Just another day (or two) of torturing data. Like I mentioned a couple of days ago, a week back I decided to update a data set to include the last year or so of data (the data sources I use were recently updated). Like most "simple" jobs, it's turned out to be much more of a hairball than I expected. Although the program I used was fairly simple to rewrite, I realized that I had to update not one, not tWo, but THREE datasets in order to bring everything up to the present.

Caution: SAS Geekspeak ahead

One of the data sets is pretty large (it was about 70 gigabytes, but with the updates and indexing I've done, it's almost 100 gig). So, adding the new data and checking it took quite a while (no matter how efficiently you code things, SAS simply takes a long time to read a 70 gigabyte file). I thought I had everything done except for the final step. Unfortunately, the program kept crashing due to "insufficient resources."

For the unitiated, when manipulating data (sorting, intermediate steps on SQL select statements, etc...) SAS sets up temporary ("scratch") files. They're supposed to be released when SAS terminates, but unfortunately, my system wasn't doing that. So, I had over 180 gigabytes of temporary files clogging up my hard drive.
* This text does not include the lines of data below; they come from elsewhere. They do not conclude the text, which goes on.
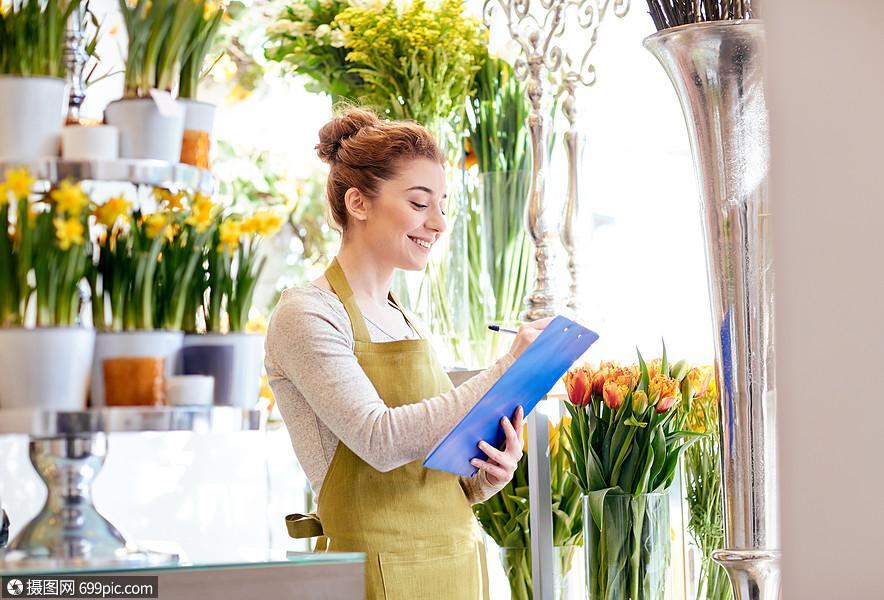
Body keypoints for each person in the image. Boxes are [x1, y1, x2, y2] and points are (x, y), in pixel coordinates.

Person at [265, 107, 550, 599]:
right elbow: (379, 439)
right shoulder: (307, 315)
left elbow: (429, 474)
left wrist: (485, 478)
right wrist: (507, 368)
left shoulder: (404, 317)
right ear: (358, 202)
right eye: (420, 204)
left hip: (456, 567)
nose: (438, 223)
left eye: (442, 204)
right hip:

This means that there wasn't enough disk space on my 250 gigabyte drive for SAS to manipulate the large files I'm using.

Of course, I only realized this when my program crashed AFTER EIGHT HOURS OF RUNNING! TWICE!

I've now manually deleted all the temporary files, and I'm running the program overnight to see if this fixes the problem.

Ah well - if it was easy, anyone could do it.

update (next morning): Phew! It ran - it seems the unreleased temporary files were the issue. On to the next problem.